Emerging from humble beginnings Rick Duff has come a long way. From a self-constructed recording studio in the suburb of Houston, TX, with no vocal booth and using mattress covered walls as way to soundproof his installation Duff has put out an album that sounds like it could've been laid down in some of the legendary recording facilities from around the country. As an up and coming American R&B/Hip-Hop artist influenced by the music of R. Kelly, Usher, and Chris Brown he's forged his own unique styling of sounds for "High Life", his debut album (Osean Entertainment).
"High Life" opens up this seven song collection with a down-tempo chillaxed ballad called "B&B". It's a seductive way to entice listeners and to lead the way to "High Life", which is the title track and single from the album. "High Life (feat. Supreme)" moves the metronome BPS up to a more mid-tempo range. His production team hits the dance floor sweet spot on this number and just as discussed with the subject matter of the song, before you know you're hooked on Rick.
With "I Can" the tempo get cranked lower again, but instead of bringing the mood down it instead allows RD to display some impressive vocalizations. This Houston homie has a confident control of dynamics and a nice tonal colorization that tends to enhance his range. When he shifts gears to "I Got the Juice" there's not really a notable change of tempo as there is in mood. It's the trippiest tune on the "High Life" compilation. It's also the most self contemplating piece of work of the seven songs and where you get an inkling of just who Rick Duff may be.
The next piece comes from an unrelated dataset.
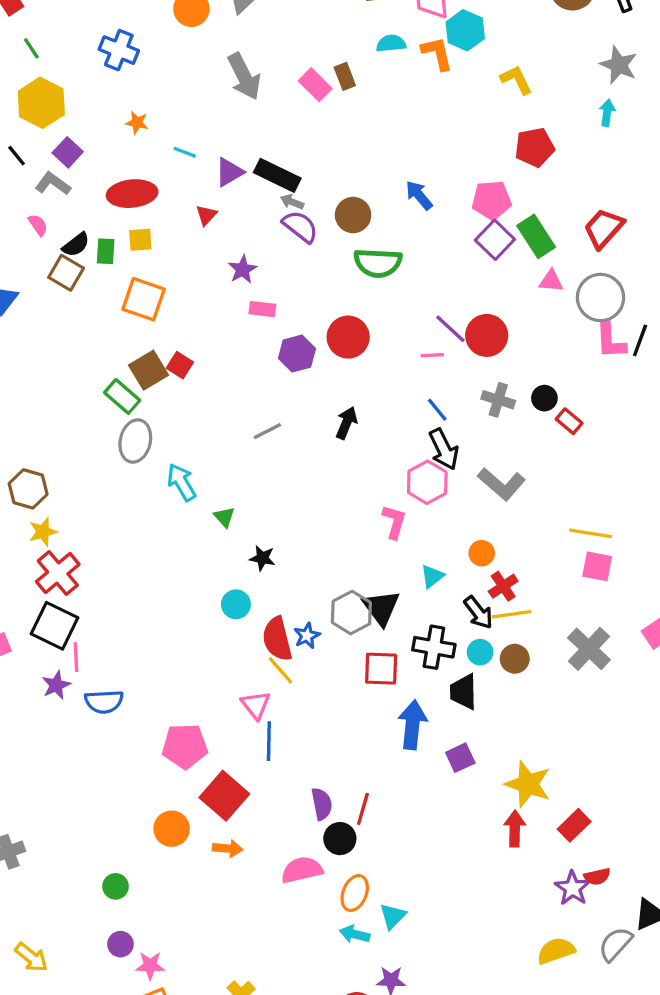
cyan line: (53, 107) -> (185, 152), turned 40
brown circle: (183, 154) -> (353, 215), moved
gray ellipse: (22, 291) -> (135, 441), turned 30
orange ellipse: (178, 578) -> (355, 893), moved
Whereas "Jump (feat. Yung Banks)" has a subtle start the Duff pumps it up like a boss with an Uzi consonant rat-ta-tat-tat-tat created by the contrasting intensity of his voice. And as with what he repeats in the lyrics, he gets it, "... jumping like a rabbit!" It's by this part of the record I had the image of Rick working hard on stage beneath the hot, hot spotlights, and the dude's not even breaking a sweat. That impression is especially reinforced with "On My Way". He has that rare ability of performing difficult tasks but making them appear all so easy. Maybe it's because, as he explains here, "I ain't tripping ‘cause my homies got my back".
Wrapping up the "High Life" set is "Sexing You Clean". A final swansong where he brings back Yung Banks to share in on the microphone with him and has an abundance of sensuous soul oozing from every pore. Club DJs will be eating this one up, because it's the banger they're always on the eternal search for and play when the crowd is cooling down at the tables around the bought bottles and models so they'll be coaxed back onto the floor to do it all over again. It what keeps the club owner's cash registers singing that sweet cha-ching-cha-ching song they so love, and what gets those fine peeps paid who stand behind their wired rigs playing that funky nighttime music.
Rick Duff recently performed at this year's monster music industry event we all know as SXSW. From what I know, and that's been passed down to me from along the grapevine, is that come this May he'll be a celebrity red carpet guest at the Grace Jones birthday bash hosted by Georgio Armani at this year's Billboard Music Awards After Party in Las Vegas, NV. In such a short time RD has really come a long way and it sounds like he's really enjoying the "High Life" along the way.